Rockefeller virologists and MIT tissue engineers receive $5.8 million NIH grant to study hepatitis
Scientists studying hepatitis at Rockefeller University and the Massachusetts Institute of Technology will receive a $5.8 million grant to study hepatitis infection under the National Institutes of Health?s inaugural Transformative R01 grant program, a groundbreaking initiative designed to encourage high-risk research. The grant, which will run for five years beginning in 2009, will fund efforts to elucidate the notoriously complex mechanisms underlying disease progression in hepatitis B and C virus infection.
Chronic infections with hepatitis B and C viruses, which take root in the liver, affect an estimated 500 million people worldwide, leading to diseases including hepatitis, cirrhosis, liver failure and cancer, and causing more than 1.5 million deaths each year. Though a vaccine and several drugs that target the hepatitis B virus exist, there are no vaccines for hepatitis C, and numerous obstacles stand in the way of developing treatments. Both viruses, for example, employ robust replication systems that are difficult to permanently disrupt. The hepatitis C virus, furthermore, has already exhibited resistance to antiviral drugs currently available to help fight it. Coinfection with both viral strains is relatively common, compounding their individual impacts.

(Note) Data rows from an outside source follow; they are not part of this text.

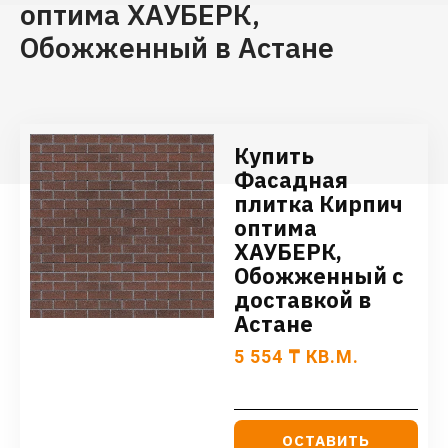
оптима ХАУБЕРК,
Обожженный в Астане
Купить
Фасадная
плитка Кирпич
оптима
ХАУБЕРК,
Обожженный с
доставкой в
Астане
5 554
₸
КВ.М.
ОСТАВИТЬ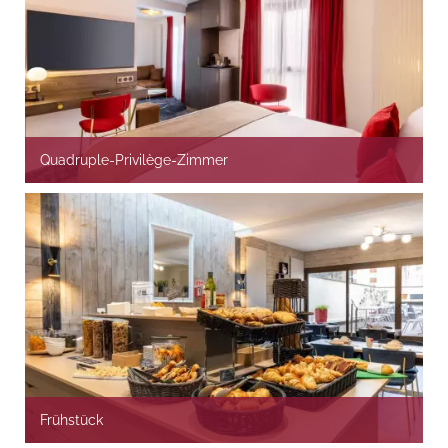
Quadruple-Privilège-Zimmer
Frühstück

And scientists do not currently have in vitro or in vivo models that accurately imitate human liver biology and pathogenesis, which would help facilitate research.
In collaboration with Sangeeta N. Bhatia, professor in the Harvard-MIT Division of Health Sciences and Technology, researchers in Rockefeller?s Laboratory of Virology and Infectious Disease, headed byCharles M. Rice, Maurice R. and Corinne P. Greenberg Professor, first aim to address this last issue by refining cell culture techniques recently developed by Bhatia and Salman Khetani, a former postdoctoral associate in Bhatia?s laboratory who is now director of research at Hepregen. Recent investigations with such cultures by Alexander Ploss, a research associate in the Rice lab, have already revealed important insights about the disease progression of the two viruses. The team is also developing three-dimensional human liver organoids for use in mice reconstituted with a human immune system. With these tools, Rice, Bhatia, Ploss and their colleagues propose to characterize hepatitis B and C infections, to clarify how they influence each other on both the cellular and systemic levels and, ultimately, to inform the development of novel preventive and therapeutic remedies.
The Transformative R01 (TR01) program was launched this year under the NIH Roadmap for Medical Research, an umbrella program established in 2004 to identify and address traditional roadblocks to innovative research. TR01 grants support exceptionally innovative, high-risk, original and/or unconventional research projects that have the potential to create or overturn fundamental paradigms. These projects tend to be inherently risky, but if successful can profoundly impact a broad area of biomedical research.
Before joining Rockefeller University in 2000, Rice completed his Ph.D. in biochemistry and postdoctoral studies at the California Institute of Technology and served on the faculty of the Washington University School of Medicine for 14 years. Rice is the executive and scientific director of the Center for the Study of Hepatitis C, an interdisciplinary center established jointly by Rockefeller, NewYork-Presbyterian Hospital and Weill Cornell Medical College. Rice is a member of the National Academy of Sciences.